Nicée, dix-sept siècles après
- Fr. Guy
Nicée : 1700 ans d’histoire. Claire Reggio, Éditions du Cerf, 2025, 174 pages
J’ignore tout de la carrière universitaire et des publications scientifiques de l’auteure. Elle est présentée dans son livre comme une spécialiste du christianisme primitif. J’ai gardé tout de même quelques vagues souvenirs de Nicée, une bourgade anatolienne visitée il y a fort longtemps, là où se tint le fameux concile du même nom. Précisément en l’an 325, il y a donc 1700 ans. Une autre année jubilaire que l’Église veut célébrer.
L’ouvrage de Claire Reggio, dont il est ici question, se lit publiquement en ce temps de carême au réfectoire de la communauté de mes frères dominicains de Genève. Ce qui m’autorise à en parler succinctement dans ce blog.
On doit à ce premier concile « œcuménique » de l’histoire la formulation de la foi catholique. En particulier, la consubstantialité du Fils et du Père, la date de la fête de Pâques, et d’autres dispositions législatives. L’auteure a raison d’affirmer que le concile de Nicée est devenu la référence à laquelle tous les autres conciles ont désiré se rattacher. Peut-être une illusion !

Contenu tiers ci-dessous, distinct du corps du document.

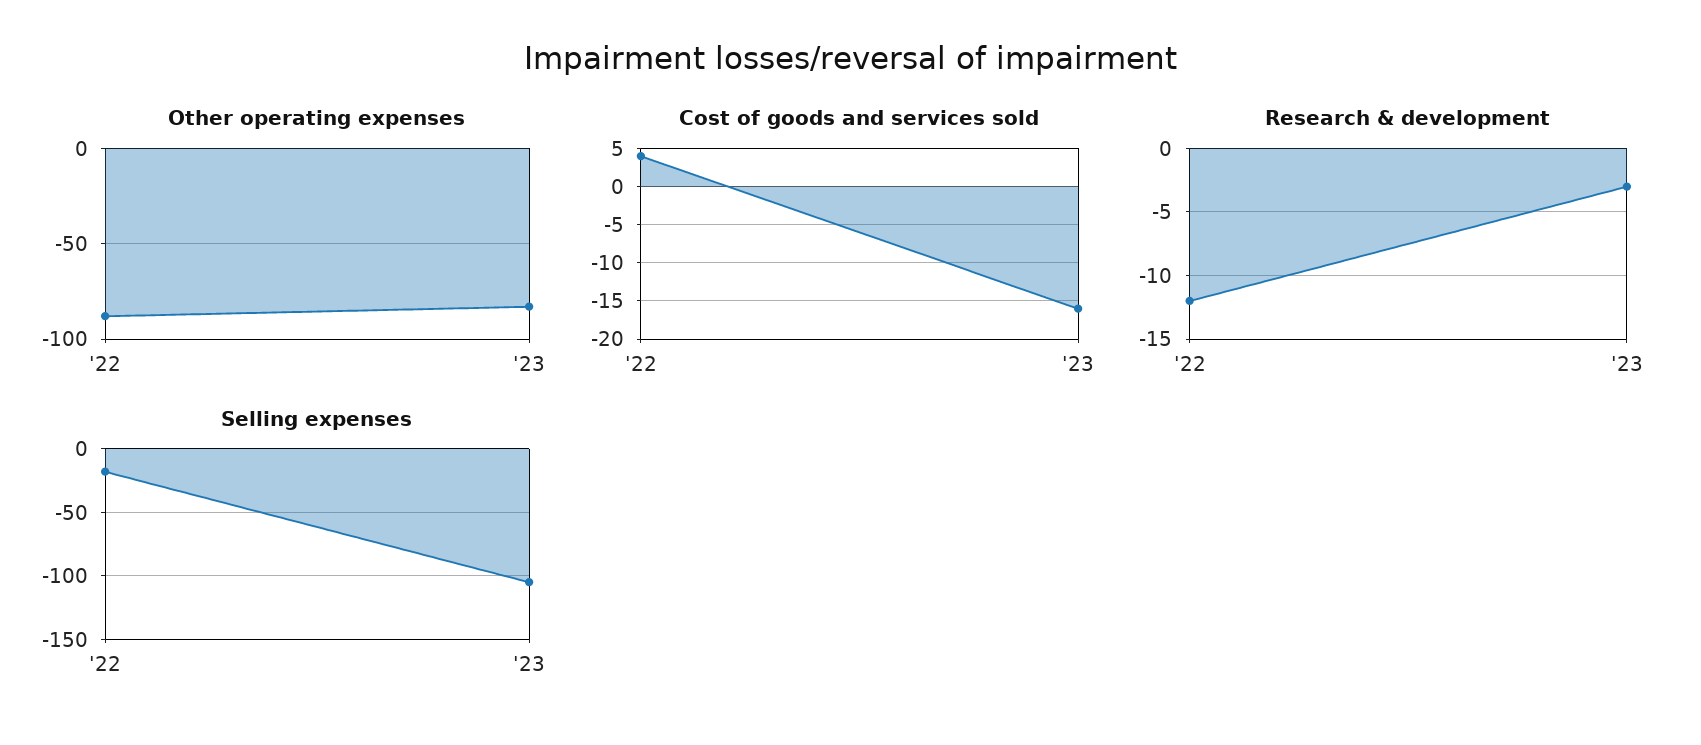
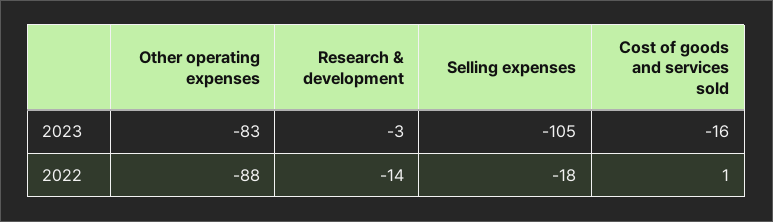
  {
    "Other operating expenses": {
      "'22": -88,
      "'23": -83
    },
    "Cost of goods and services sold": {
-     "'22": 4,
+     "'22": 1,
      "'23": -16
    },
    "Research & development": {
-     "'22": -12,
+     "'22": -14,
      "'23": -3
    },
    "Selling expenses": {
      "'22": -18,
      "'23": -105
    }
  }

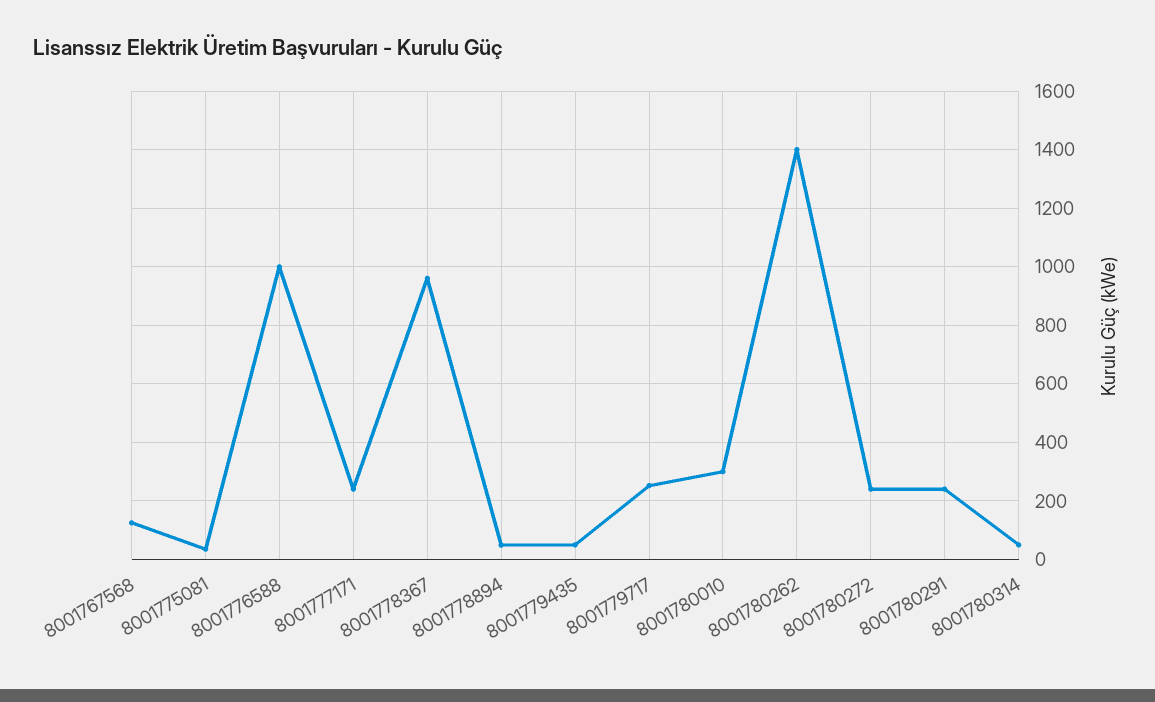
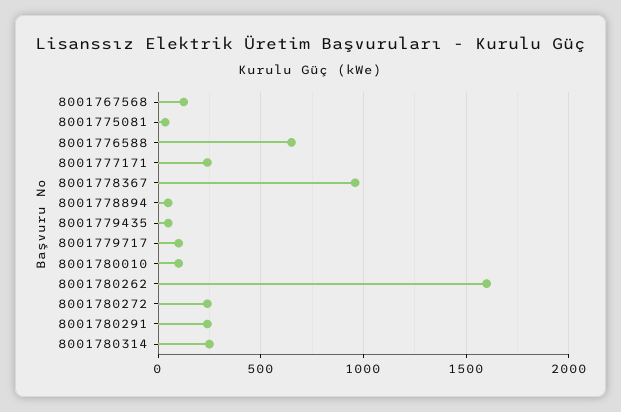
  {
    "8001767568": 125,
    "8001775081": 25,
-   "8001776588": 1000,
+   "8001776588": 650,
    "8001777171": 250,
    "8001778367": 950,
    "8001778894": 50,
    "8001779435": 50,
-   "8001779717": 250,
+   "8001779717": 100,
-   "8001780010": 300,
+   "8001780010": 100,
-   "8001780262": 1400,
+   "8001780262": 1600,
    "8001780272": 250,
    "8001780291": 250,
-   "8001780314": 50
+   "8001780314": 250
  }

Le triomphe de la foi chrétienne, qui suivit la conversion de Constantin en 313, obligea l’Église à lutter contre les dissidences surgies en son sein depuis ses origines et à affirmer son « orthodoxie ». Il en allait de même de l’Empire, dont l’unité et la stabilité dépendaient en partie de celles de l’Église. Nicée poursuivit ces deux objectifs. Convoqué et présidé par un empereur laïc et rassemblant des évêques de divers horizons, il fut à la fois une célébration ecclésiastique et un acte politique.

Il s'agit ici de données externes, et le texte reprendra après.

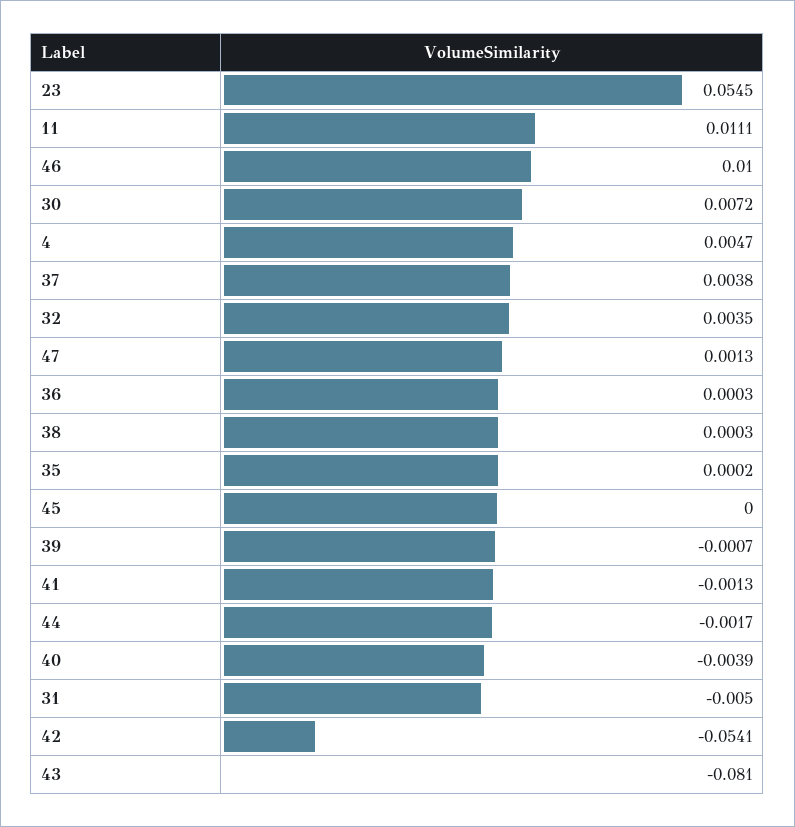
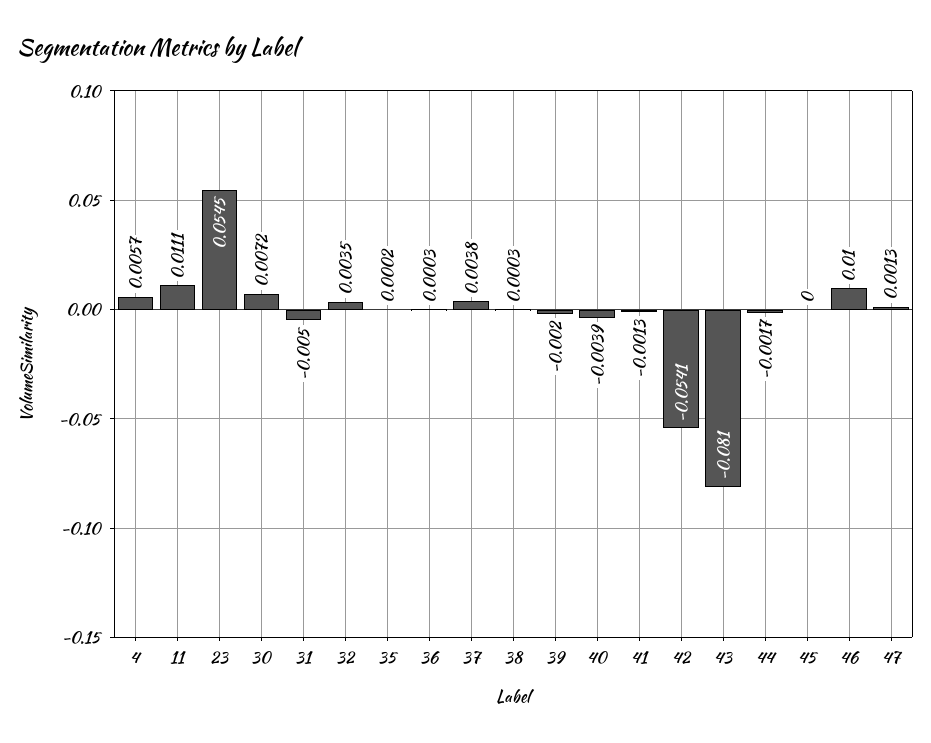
  {
    "23": 0.0545,
    "11": 0.0111,
    "46": 0.01,
    "30": 0.0072,
-   "4": 0.0047,
+   "4": 0.0057,
    "37": 0.0038,
    "32": 0.0035,
    "47": 0.0013,
    "36": 0.0003,
    "38": 0.0003,
    "35": 0.0002,
    "45": 0,
-   "39": -0.0007,
+   "39": -0.002,
    "41": -0.0013,
    "44": -0.0017,
    "40": -0.0039,
    "31": -0.005,
    "42": -0.0541,
    "43": -0.081
  }

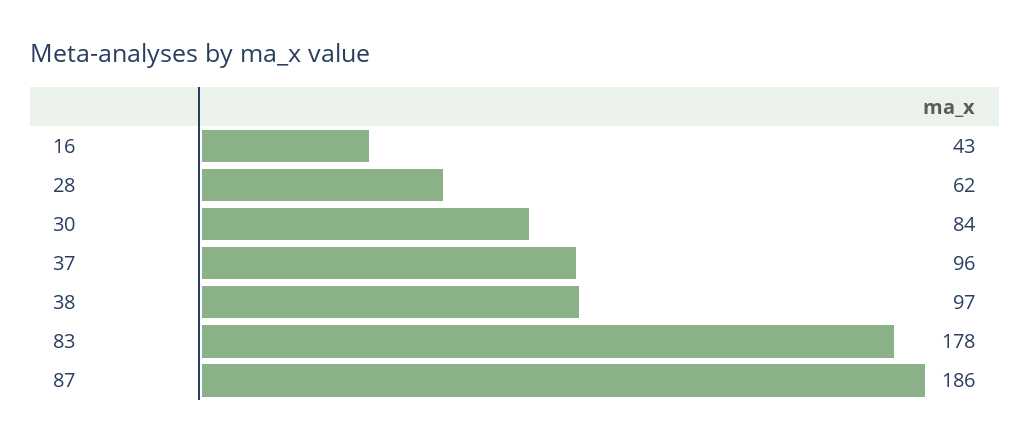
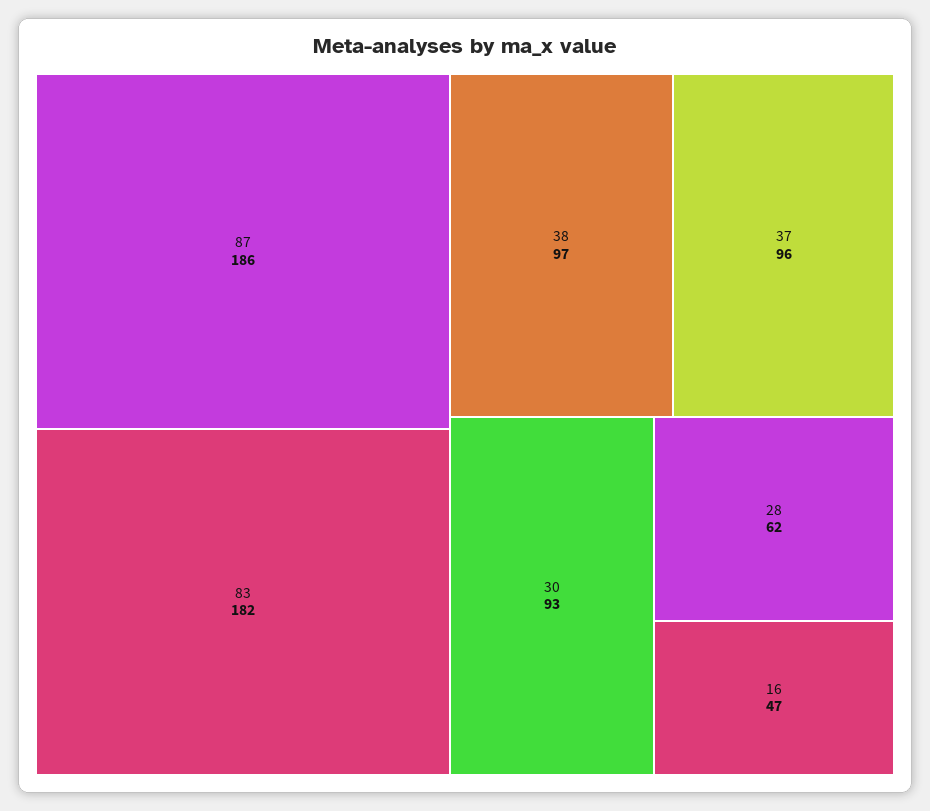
  {
-   "16": 43,
+   "16": 47,
    "28": 62,
-   "30": 84,
+   "30": 93,
    "37": 96,
    "38": 97,
-   "83": 178,
+   "83": 182,
    "87": 186
  }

L’auteure consacre beaucoup de pages aux préambules ou aux préliminaires du concile. En particulier aux luttes politiques intestines, y compris à leur lot de persécutions anti-chrétiennes. Celle fomentée par Dioclétien fut spécialement atroce.
Le concile a-t-il porté les fruits que l’on attendait ? Certainement pas l’unité religieuse. La question va être reprise par les conciles ultérieurs. En particulier ceux d’Éphèse et de Chalcédoine. Ce genre d’assemblée laisse souvent des traces douloureuses. Le lecteur avisé et intéressé trouvera dans cet ouvrage des éléments convaincants. Du reste, quasiment tous les conciles de l’histoire s’achevèrent par des schismes où trempèrent des évêques, des patriarches et des théologiens. Les deux derniers, Vatican I et Vatican II, n’ont pas échappé à cette fatalité. Est-ce la raison pour laquelle on parle de nos jours davantage de synode que de concile ? Un chemin commun plus humble, plus chaotique, plus long vers la Vérité.
Le terme « œcuménique » appliqué à un concile peut être lui aussi choquant. Celui de Nicée rassemblait surtout des prélats orientaux, et celui de Trente des théologiens italiens et espagnols. J’eus comme un tressaillement quand j’appris que celui convoqué par Jean XXIII s’ouvrait à toutes les confessions chrétiennes. Mais ce ne fut qu’une émotion passagère, sans lendemain. Reste vrai que des observateurs non catholiques y prirent une place importante. Trop importante pour les prélats proches de Mgr Lefebvre.
Mais Nicée, pour moi, est d’abord un symbole de ma foi en Dieu et en Jésus, son Fils. Le mot symbole est d’abord une image concrète permettant à deux amis éloignés depuis longtemps de se reconnaître un jour. Il leur suffisait d’ajuster les deux pièces d’un objet fractionné lors de leur départ, dont chacun conservait avec soin un élément. Les catéchumènes adultes que je préparais au baptême étaient impressionnés par cette image. Le contenu de la foi est unique et universel, malgré la diversité des cultures à travers lesquelles il s’exprime. Aujourd’hui, il s’agirait plutôt d’ajuster la formule dogmatique à l’expérience religieuse et spirituelle qui la soutient. L’histoire des conciles n’est donc pas encore parvenue à écrire son ultime chapitre.